By Sarah Pettingill
A short while back I was faced with a difficult decision – to either toss aside my job or my mental health. It was a decision I had faced before. But being as stubborn as I am, I told myself that a little time off would do the trick and I could still string both along just fine.
For as long as I can remember, I’ve always struggled with balancing life and prioritizing myself when I needed to. When my first child came along, I naturally did what most new moms do – no shower for three days, eating a bite here and there, sleep, what was that? And forget self-care, no one has time for that! My 5-minute shower twice a week was my ‘me time’. Then came my second child, a force of nature – wild, spirited and energetic.
When it was time to head back to work after having my daughter, I was exhausted. I worked in community health care with little room for advancement. Caring for people at work, then heading home and caring for people there too. I knew the burnout was coming, I could feel it. The constant exhaustion, the decrease in patience, the lack of motivation, the signs were all there.
I finally decided I needed a break from work, my family needed me. I spoke to my doctor about what I had been experiencing and something she said resonated with me: “You can take this break now, but the job will still be a trigger when you return.” At the time, I thought ‘I can’t just quit my job without a plan or at the very least, a backup’. As soon as I returned to work, I felt the burnout returning, so the very next day I submitted my resignation letter.
In leaving that job, I was able to pursue my passion and become a makeup artist. This new career path also helped me to balance my home life. Now I was able to spend more time with my son before he started school in the fall, I treasured more time with my family and friends. I finally found a balance that I couldn’t even imagine before this.
In going through all this, I have learned many things which I want to share with you in hopes that you can reduce the reoccurrence of burnout and stress:
- Recognize the signs. Constant exhaustion, insomnia, anxiety and depression are all common symptoms of burnout. In more extreme cases, anger, lack of empathy and physical pain can also be present. Be aware when these symptoms happen, so you can take address that causes of stress and burnout before they become overwhelming.

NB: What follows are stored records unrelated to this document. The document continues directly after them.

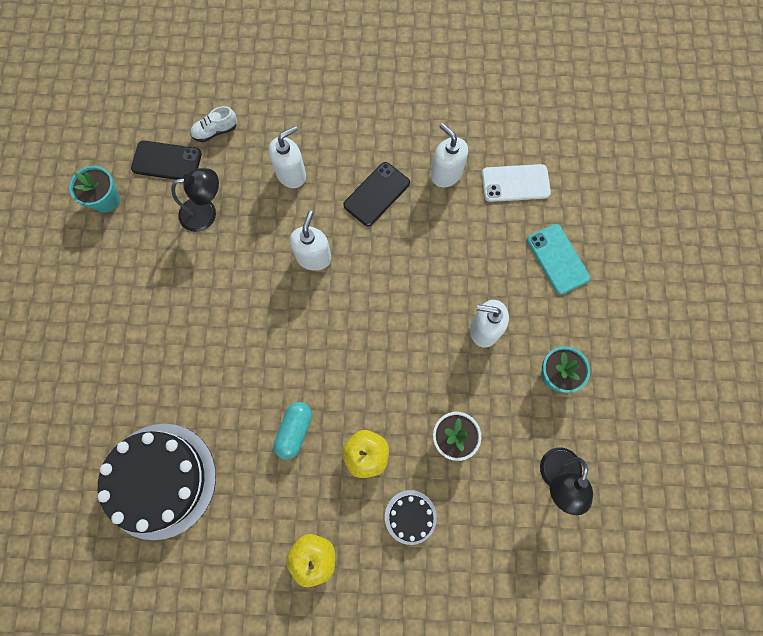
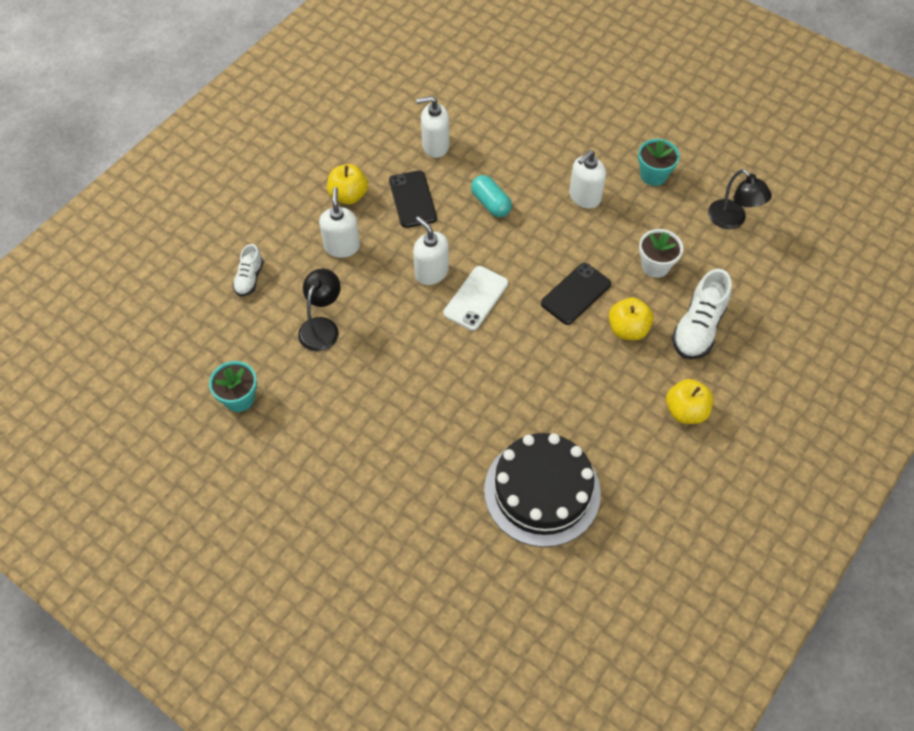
camera: 55 degrees left, 15 degrees down
(167, 161) = (244, 330): black phone -> black phone (576, 294)
(294, 431) = (572, 368): turquoise capsule -> turquoise capsule (491, 203)
(344, 145) = (348, 195): none -> yellow apple
(410, 517) = (698, 328): black cake -> white shoe
(515, 183) = (481, 109): white phone -> white phone (475, 298)
(557, 259) = (564, 121): turquoise phone -> none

- Unplug. This can be as simple as choosing to only answer work-related emails during office hours or using your free time for family and ignoring social media completely.
- Unfollow the negative and the ‘too perfect’. This is a big one. If you really can’t unplug, make your social media space a positive and enriching place to spend your time. Follow people who provide you with joy and good energy. Remember comparing our crazy messy lives with celebrity highlight reels can have a negative effect on our mental health and make us feel even worse about ourselves.
- Find whatever brings you happiness. Maybe it’s crafting, reading, yoga, rock climbing or journaling. Whatever it may be, pick it up, make time for it and channel your energy into what brings you joy.
- Find your tribe. Do you remember when you were a kid, and your parents could send you outside and told (um, warned) us not to come home until dinner? That’s because we had a village. Our neighbours, friends, grandparents, the strangers in the house four doors down, everyone looked out for us. Now finding a babysitter is like pulling teeth. Find the people who have your best interest at heart and nurture those relationships. Incorporate those relationships into regular daily activities. Have a friend or family member over for dinner, plan an afternoon at the park or schedule a Sunday brunch. Spending time with people you can relate to is a great way to remember we are not in this alone.
- Don’t be afraid to say no. This one took me a long time to learn and I feel like I am preaching it to people daily. It’s tough at the beginning, getting used to turning things down, but after a while, it gets much easier to be more selective in the things you make a priority. You need to recognize your limitations and what you can take on.
- Most importantly, you are not alone. I have made it a point on social media to drop reminders that if ever someone felt like they were drowning or unable to cope to contact me personally. This is also where your tribe comes in!
You simply can’t pour from an empty cup. Take the time to care for yourself, so in return you can care for others.